Example extension (sandboxing):
class SandboxedAgent(CodingAgent):
"""Run agent in a Docker container."""
def run(self, task: str) -> dict:
"""Override to use container."""
# Create container with repo mounted
container_cmd = f"""
docker run --rm \\
-v {self.repo_path}:/app \\
-w /app \\
--network=none \\
python:3.11 \\
python agent.py "{task}"
"""
# Run in container and return result
result = subprocess.run(container_cmd, shell=True, capture_output=True)
return json.loads(result.stdout)
Key Takeaways
- A minimal but functional copilot can be built in ~300 lines.
- Index once, retrieve relevant context, then loop.
- Use exact-match validation for safe edits.
- Parse test output to give the agent clear feedback.
- Add sandboxing, logging, and persistence for production use.
Frequently Asked Questions
Is this production-ready?
No—it's a foundation. Add error handling, retry logic, better sandboxing, and logging before deploying. The code is meant to be readable and extensible, not bulletproof.
How do I test the agent?
Write small test repos with a few functions and tests. Run the agent on "add a function", "refactor this", "fix the bug". Measure success rate and iteration count.

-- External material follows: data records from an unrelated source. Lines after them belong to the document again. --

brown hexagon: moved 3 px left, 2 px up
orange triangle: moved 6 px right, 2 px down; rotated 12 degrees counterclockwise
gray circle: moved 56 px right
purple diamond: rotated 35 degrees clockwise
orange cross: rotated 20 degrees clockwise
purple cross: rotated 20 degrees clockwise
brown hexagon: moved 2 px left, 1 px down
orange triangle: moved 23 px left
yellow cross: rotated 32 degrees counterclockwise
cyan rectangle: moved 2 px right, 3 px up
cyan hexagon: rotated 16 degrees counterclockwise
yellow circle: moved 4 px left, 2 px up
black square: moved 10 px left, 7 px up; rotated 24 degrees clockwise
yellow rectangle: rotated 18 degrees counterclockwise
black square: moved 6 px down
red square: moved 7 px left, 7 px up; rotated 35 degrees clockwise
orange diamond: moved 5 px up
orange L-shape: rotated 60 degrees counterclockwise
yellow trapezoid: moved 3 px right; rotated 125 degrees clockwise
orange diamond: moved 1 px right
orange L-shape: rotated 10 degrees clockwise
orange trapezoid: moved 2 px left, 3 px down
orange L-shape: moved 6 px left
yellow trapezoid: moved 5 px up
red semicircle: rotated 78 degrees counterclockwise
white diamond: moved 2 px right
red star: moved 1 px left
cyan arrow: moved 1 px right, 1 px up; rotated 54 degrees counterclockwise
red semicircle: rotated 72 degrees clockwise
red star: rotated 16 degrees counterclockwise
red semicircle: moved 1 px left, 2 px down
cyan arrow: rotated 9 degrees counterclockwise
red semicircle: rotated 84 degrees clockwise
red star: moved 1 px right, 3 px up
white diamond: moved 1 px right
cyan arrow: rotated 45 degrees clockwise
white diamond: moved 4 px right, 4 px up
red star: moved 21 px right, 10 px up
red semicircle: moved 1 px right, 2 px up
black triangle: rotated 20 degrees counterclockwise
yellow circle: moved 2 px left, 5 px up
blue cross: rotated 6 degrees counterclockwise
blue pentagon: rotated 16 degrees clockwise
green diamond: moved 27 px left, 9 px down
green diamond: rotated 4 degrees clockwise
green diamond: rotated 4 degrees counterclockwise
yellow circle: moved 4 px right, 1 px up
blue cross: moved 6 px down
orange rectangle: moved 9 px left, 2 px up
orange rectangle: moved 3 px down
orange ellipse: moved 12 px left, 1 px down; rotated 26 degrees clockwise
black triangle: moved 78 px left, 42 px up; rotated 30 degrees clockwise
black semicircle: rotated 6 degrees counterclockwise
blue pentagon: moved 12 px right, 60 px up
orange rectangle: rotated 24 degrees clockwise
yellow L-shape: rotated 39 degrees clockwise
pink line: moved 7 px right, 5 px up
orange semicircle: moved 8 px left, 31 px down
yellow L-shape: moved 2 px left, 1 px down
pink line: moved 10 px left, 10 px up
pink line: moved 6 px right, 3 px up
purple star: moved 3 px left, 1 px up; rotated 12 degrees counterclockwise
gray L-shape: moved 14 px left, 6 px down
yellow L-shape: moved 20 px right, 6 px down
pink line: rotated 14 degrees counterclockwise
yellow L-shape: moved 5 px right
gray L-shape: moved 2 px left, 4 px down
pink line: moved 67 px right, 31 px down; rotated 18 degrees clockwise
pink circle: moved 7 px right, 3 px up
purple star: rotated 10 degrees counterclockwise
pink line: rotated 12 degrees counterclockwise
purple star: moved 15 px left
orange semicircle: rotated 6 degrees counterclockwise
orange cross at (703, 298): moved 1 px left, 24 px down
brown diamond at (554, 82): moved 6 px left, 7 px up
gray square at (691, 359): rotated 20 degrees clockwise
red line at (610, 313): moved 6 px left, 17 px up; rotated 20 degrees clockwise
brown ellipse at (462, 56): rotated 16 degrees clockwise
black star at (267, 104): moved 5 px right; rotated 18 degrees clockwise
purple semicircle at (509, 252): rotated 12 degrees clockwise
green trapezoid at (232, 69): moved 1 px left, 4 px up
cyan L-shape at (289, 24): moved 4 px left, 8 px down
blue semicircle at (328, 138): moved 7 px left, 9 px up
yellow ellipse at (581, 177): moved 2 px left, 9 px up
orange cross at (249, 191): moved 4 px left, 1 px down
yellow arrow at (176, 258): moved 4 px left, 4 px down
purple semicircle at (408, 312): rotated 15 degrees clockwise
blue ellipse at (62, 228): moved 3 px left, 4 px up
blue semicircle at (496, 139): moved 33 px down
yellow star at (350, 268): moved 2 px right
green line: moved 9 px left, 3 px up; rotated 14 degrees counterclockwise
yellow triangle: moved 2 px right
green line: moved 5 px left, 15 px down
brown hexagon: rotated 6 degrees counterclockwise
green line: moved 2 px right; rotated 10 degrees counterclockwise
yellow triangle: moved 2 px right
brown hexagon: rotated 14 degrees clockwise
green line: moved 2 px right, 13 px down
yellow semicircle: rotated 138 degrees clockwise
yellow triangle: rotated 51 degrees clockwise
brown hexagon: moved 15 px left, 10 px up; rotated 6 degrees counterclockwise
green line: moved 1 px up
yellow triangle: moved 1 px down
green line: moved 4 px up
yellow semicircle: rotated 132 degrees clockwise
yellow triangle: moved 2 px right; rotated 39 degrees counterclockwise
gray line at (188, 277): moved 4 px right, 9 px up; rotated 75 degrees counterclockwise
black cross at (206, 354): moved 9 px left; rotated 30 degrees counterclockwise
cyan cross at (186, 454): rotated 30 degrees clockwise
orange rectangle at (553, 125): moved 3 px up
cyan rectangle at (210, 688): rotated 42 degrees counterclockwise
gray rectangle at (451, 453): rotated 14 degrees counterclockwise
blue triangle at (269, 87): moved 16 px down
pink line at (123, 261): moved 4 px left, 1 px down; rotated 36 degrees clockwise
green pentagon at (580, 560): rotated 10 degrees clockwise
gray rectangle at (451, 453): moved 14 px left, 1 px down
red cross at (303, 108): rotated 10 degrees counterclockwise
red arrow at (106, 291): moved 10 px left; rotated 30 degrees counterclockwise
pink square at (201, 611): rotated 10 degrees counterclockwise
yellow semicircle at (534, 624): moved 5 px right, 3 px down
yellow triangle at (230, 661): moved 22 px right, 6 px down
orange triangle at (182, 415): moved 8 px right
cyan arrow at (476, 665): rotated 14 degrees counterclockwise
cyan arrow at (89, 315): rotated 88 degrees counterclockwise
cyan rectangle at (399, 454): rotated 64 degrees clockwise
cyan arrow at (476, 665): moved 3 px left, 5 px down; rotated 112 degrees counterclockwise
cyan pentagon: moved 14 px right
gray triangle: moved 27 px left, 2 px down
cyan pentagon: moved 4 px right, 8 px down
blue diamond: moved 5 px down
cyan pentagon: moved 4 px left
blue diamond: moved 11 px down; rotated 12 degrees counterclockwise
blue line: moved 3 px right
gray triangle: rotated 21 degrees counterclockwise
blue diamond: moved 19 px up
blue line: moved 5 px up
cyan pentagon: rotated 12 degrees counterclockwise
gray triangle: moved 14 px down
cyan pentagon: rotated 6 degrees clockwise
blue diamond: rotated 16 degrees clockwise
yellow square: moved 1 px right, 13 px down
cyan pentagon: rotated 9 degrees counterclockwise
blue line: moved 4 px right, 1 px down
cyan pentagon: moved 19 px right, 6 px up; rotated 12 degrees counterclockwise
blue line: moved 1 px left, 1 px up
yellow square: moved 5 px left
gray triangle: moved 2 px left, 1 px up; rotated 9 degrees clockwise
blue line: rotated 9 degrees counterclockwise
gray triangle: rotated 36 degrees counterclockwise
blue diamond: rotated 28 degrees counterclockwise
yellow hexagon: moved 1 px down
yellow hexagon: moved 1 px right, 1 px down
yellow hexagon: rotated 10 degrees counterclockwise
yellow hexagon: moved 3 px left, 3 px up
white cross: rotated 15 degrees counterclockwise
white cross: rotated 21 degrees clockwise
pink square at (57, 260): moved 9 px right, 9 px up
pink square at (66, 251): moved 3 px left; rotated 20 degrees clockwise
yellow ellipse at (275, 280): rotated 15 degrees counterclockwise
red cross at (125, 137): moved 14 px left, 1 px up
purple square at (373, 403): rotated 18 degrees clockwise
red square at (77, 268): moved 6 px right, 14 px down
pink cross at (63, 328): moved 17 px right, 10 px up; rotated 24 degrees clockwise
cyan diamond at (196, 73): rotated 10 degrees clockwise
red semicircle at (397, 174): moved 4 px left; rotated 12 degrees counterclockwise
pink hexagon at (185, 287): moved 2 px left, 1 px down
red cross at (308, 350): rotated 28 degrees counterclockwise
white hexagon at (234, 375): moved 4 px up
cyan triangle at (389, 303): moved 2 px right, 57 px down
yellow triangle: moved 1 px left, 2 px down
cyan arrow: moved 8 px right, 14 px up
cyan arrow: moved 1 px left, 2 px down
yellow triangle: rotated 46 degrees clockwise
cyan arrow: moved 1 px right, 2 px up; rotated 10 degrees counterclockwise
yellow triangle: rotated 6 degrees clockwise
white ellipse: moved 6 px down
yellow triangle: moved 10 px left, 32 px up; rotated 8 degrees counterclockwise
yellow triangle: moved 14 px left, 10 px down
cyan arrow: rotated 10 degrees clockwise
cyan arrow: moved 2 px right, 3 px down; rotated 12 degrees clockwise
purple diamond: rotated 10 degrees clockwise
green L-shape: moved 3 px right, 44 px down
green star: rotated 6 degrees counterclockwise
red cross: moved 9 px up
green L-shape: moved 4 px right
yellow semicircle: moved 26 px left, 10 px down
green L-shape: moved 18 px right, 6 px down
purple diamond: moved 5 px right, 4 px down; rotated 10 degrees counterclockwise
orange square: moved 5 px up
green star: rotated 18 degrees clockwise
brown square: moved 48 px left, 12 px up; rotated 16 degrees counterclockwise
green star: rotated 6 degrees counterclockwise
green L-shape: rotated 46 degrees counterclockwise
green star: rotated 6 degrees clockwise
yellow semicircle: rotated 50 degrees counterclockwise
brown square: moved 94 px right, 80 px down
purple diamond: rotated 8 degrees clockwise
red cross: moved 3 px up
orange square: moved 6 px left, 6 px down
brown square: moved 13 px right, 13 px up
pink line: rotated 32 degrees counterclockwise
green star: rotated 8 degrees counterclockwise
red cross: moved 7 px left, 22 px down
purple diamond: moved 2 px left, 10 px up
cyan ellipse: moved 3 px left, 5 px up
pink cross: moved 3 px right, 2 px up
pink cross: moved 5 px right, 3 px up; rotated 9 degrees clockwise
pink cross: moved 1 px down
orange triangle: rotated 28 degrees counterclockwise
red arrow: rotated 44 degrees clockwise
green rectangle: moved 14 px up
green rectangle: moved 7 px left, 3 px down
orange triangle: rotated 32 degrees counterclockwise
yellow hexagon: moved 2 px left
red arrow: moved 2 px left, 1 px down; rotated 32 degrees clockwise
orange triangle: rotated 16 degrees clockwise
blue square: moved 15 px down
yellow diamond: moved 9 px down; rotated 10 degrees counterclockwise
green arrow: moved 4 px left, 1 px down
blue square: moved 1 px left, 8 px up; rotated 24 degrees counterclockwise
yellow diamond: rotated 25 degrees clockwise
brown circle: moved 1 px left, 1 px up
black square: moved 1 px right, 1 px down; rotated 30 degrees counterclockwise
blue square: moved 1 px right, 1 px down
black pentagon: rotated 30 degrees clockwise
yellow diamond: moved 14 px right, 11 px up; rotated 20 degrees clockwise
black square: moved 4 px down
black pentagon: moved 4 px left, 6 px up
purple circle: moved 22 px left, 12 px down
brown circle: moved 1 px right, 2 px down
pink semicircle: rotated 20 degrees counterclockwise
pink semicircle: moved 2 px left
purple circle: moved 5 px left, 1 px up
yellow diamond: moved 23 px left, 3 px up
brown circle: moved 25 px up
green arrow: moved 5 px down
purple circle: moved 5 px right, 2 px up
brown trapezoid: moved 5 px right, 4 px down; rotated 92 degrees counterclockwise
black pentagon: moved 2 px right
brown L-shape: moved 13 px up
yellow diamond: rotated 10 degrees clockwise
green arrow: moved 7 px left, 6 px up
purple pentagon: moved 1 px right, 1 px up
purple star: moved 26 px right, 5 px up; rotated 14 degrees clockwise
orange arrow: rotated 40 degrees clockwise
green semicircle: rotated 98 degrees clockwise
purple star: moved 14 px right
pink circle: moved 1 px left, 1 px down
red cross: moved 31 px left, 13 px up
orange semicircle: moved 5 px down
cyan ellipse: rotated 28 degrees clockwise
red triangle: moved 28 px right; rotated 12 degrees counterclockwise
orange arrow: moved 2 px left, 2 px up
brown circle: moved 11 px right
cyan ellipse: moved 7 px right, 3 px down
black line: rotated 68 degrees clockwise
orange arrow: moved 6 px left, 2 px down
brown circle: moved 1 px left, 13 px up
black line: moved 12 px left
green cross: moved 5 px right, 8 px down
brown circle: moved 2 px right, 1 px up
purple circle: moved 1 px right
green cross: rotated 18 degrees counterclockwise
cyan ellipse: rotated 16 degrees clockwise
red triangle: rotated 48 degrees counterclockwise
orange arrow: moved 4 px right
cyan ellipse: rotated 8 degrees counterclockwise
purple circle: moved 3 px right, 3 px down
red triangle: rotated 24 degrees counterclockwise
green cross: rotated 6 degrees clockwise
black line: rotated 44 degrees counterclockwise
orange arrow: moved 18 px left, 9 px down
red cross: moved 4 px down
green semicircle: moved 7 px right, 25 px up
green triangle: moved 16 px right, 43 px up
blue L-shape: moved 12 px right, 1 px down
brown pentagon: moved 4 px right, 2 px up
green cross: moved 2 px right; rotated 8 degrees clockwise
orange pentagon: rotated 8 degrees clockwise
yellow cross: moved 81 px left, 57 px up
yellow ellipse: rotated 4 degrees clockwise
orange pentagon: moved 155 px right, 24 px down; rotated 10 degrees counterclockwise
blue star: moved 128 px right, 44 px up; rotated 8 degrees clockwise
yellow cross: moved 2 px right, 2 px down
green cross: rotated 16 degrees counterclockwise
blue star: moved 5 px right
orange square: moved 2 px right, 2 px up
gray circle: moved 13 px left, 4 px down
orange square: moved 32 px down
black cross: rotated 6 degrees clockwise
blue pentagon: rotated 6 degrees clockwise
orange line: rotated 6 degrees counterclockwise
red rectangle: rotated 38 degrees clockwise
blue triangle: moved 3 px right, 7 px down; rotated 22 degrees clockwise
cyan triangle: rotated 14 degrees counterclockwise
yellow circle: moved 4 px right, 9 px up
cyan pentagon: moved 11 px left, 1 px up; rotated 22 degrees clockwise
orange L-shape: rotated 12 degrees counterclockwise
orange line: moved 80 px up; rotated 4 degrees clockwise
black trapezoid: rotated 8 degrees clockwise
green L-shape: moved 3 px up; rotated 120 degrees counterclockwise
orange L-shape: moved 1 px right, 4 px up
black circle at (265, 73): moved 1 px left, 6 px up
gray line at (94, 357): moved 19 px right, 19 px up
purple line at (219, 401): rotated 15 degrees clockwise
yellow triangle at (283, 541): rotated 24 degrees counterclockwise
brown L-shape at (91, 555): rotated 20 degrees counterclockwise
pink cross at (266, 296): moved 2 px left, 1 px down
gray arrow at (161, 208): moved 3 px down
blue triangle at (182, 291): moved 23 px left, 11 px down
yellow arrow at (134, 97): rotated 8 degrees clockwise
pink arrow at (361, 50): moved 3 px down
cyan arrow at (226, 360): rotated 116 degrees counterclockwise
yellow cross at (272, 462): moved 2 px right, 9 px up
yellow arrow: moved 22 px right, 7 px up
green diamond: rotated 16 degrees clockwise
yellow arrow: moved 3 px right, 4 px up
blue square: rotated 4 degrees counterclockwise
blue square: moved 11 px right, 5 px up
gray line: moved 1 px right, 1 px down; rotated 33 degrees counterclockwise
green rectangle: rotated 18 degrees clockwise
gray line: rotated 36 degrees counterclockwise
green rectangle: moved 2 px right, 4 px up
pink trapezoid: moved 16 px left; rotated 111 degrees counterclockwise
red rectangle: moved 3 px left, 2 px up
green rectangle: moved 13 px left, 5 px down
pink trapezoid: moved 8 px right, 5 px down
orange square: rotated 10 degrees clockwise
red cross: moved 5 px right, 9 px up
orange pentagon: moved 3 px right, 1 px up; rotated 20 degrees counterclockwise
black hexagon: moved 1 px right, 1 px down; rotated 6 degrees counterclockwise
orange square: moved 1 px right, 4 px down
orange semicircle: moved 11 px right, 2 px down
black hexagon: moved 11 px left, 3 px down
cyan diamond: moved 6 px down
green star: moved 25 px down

Can I use this with non-Python code?
Yes—swap out the indexer (use language-specific AST parsers) and test runner (use different test frameworks). The agent loop is language-agnostic.
How long does it take to run?
For a small repo (100 files), indexing takes ~1s. Each agent iteration (LLM call + tool execution) takes 5–10s. A simple task completes in 10–30s.